August 4, 2006
{ Artist’s Choice: Perception Restrained at MOMA }
The room has black walls and raw, pine, picnic style benches in 5 rows. 15 flat panel monitors light it from above. They each repeat a segment from various classic films. Jeremy Irons operating on himself, helicopters bombing the Vietnam countryside, Paul Morrisey's naked ass, heroin injected into an arm, a limp, vacant, mohawked Deniro gun in hand, lays on a dirty couch covered in blood. The light created by the flickering screens forms a muted synthetic daylight. Slits on 3 of the black walls beckon examination.
Walls normally pornographically open with art as Clitoris/Penis exposed on its flat white skin are now inverted. Here it becomes a prude's cross legged blush. Dirty voyeurs, we leer into her folds to see a Gober, a DeKooning, Picasso's Guitar collage, a Cezanne self-portrait, a Giacometti, a Pollack, a Warhol, and a Mondrian. In another opening an Arbus, several Sherman's, a Mapplethorpe, a Dykstra are barely visible. We witness sophisticated chairs, forks, speakers, tables, glasses, clocks, from a view slanting inward and down in a 3rd gap.
Exclusivity, THE hallmark of contemporary visual culture, is rarified beyond itself as walls personify a gallerina's icy snoot. Selectivity is generated through architectural construction. The methodology used to gaze/squint with walls (as opposed to at them) is the renowned architecture partnership of Herzog and De Meuron's take on Moma's Artist's Choice series. The first one given to architects, 'Perception Restrained' utilizes "the perception of art itself" as its subject matter.
MOMA's ideology and the fetishes used to justify it are thrust in the viewer's faces through its newly renovated space in a more polished, focused and blindingly forgettable way than has ever been the case. It is a white cube on dry ice gone MEGA. A walk through such expanse and light leaves the average viewer's mind washed, arms limp and back aching. To quote Herzog and De Meuron, "The problem facing the Museum is not a lack of first rate art but rather a lack of perceptive attention on the part of the museum visitors… The art is there, spread out in a panorama, professionally illuminated, impossible to overlook- but it is not seen."

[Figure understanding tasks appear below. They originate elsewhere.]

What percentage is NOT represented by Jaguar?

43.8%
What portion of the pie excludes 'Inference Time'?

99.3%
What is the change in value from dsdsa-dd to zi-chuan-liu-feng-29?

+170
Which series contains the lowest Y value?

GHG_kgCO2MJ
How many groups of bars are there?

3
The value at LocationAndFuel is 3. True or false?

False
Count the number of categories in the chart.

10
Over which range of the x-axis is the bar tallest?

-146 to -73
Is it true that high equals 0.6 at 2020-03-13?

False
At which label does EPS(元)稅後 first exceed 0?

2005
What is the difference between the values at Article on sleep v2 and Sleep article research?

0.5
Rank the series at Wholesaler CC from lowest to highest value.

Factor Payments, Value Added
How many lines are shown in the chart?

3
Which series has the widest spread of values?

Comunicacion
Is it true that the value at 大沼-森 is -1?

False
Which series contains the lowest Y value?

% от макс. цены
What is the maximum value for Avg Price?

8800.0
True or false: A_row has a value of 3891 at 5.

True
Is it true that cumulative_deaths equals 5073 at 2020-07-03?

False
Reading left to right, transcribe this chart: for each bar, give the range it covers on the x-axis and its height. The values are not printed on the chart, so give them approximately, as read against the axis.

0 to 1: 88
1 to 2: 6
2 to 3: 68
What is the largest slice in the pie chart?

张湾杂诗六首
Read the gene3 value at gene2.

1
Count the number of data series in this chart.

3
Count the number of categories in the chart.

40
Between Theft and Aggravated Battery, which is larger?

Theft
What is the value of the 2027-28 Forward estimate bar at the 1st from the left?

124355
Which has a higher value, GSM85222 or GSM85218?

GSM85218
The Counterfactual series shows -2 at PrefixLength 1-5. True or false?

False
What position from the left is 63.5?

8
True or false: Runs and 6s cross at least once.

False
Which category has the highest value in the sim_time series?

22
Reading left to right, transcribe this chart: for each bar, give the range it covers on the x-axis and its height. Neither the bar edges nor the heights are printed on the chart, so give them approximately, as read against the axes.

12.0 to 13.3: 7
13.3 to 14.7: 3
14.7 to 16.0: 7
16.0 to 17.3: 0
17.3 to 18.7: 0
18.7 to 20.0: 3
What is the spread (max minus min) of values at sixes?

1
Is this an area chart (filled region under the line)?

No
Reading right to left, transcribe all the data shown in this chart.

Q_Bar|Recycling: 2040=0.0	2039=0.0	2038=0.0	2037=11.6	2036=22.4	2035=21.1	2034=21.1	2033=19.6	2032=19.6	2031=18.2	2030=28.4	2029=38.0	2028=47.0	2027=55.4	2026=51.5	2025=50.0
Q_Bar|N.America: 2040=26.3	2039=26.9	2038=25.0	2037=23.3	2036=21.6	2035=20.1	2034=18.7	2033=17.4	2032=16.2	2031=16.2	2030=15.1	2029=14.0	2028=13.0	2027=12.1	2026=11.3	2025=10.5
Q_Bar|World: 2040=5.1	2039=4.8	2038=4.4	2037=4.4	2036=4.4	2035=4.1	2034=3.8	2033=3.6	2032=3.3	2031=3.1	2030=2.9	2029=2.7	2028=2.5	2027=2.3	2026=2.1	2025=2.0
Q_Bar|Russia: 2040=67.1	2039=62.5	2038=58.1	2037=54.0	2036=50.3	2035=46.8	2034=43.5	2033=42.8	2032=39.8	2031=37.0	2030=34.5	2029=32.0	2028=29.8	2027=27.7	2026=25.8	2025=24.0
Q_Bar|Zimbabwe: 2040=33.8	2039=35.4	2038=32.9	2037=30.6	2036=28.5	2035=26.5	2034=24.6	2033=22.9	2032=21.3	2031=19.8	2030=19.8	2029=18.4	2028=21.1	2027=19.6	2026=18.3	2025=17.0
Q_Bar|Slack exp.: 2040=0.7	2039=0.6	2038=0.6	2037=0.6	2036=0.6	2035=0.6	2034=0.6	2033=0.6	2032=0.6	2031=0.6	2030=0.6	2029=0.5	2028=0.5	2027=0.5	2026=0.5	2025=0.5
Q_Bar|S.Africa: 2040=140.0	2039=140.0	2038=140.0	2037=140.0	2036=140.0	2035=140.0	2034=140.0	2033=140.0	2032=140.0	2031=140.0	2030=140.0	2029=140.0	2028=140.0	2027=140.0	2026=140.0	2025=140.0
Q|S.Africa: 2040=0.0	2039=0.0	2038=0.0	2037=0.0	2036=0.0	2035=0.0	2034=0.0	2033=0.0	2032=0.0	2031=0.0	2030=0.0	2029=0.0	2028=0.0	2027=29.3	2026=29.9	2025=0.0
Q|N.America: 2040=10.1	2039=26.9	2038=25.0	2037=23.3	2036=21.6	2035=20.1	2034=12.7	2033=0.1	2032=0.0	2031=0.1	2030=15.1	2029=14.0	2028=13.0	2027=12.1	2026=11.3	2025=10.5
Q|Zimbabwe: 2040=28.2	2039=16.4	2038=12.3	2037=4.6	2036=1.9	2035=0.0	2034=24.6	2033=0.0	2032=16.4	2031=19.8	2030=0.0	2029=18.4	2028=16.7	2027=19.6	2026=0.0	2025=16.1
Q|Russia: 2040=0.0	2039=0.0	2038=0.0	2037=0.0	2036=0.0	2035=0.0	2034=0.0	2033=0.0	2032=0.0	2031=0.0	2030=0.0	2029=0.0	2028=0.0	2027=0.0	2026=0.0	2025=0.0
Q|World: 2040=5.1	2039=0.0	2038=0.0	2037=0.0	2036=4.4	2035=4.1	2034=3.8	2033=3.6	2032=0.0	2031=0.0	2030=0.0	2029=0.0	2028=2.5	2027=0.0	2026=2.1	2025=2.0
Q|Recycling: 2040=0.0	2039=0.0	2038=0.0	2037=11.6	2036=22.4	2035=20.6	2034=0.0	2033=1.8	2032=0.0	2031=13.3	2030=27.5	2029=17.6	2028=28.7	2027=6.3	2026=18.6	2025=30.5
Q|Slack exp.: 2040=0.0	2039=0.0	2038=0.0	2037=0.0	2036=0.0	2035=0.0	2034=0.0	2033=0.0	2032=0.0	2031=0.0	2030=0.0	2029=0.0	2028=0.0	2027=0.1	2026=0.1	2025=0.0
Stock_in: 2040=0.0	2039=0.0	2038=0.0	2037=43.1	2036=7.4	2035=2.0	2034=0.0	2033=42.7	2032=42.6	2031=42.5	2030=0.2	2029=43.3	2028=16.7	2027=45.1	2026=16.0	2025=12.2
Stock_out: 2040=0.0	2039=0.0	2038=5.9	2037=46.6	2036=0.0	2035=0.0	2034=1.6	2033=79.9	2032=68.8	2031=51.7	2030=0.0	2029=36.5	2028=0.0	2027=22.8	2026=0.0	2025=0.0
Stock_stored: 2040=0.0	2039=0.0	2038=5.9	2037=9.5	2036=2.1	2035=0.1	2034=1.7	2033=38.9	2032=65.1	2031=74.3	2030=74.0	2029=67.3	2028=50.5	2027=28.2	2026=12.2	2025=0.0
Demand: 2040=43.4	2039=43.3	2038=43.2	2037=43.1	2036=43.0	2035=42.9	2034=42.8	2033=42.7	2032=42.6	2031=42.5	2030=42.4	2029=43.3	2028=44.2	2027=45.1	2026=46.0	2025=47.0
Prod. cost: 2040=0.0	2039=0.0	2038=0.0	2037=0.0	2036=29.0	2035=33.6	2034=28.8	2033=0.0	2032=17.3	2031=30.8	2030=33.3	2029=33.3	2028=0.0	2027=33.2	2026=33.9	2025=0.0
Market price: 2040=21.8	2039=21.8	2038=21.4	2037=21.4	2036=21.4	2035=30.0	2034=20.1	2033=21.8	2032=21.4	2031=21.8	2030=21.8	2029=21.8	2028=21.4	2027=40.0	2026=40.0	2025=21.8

Turning the viewing experience inside out is only one way they steer their "perception machine." Confirming, "an undeniable shift in imagery that has taken place in recent years..." Herzog and De Meuron have used MOMA's classic division of media (Architecture and Design; Drawings; Film and Media; Painting and Sculpture; Photography; Prints and Illustrated Books) to draw attention not only to the way these media are exhibited in the museum (and the art world) but also to the value the world at large attributes to them. Film shown over our heads claims the position of the art-chapel ceiling. We look on as to God. The rest is tucked away from easy view, difficult to penetrate. This brings up the important question of whether society has marginalized visual culture or whether it's practitioners have done so themselves.
In any case, architecture and the placement of the objects is made more important than the work itself. Herzog and De Meuron use this to make the transformative more important than the aesthetic. In doing so they use the Artists' Choice forum to deliver a discreet and unexpected remedy to the obscenity involved in MOMA's unbridled display of genius delivering the viewer back into the museum's collection with fresh eyes capable of seeing it with wonder once again.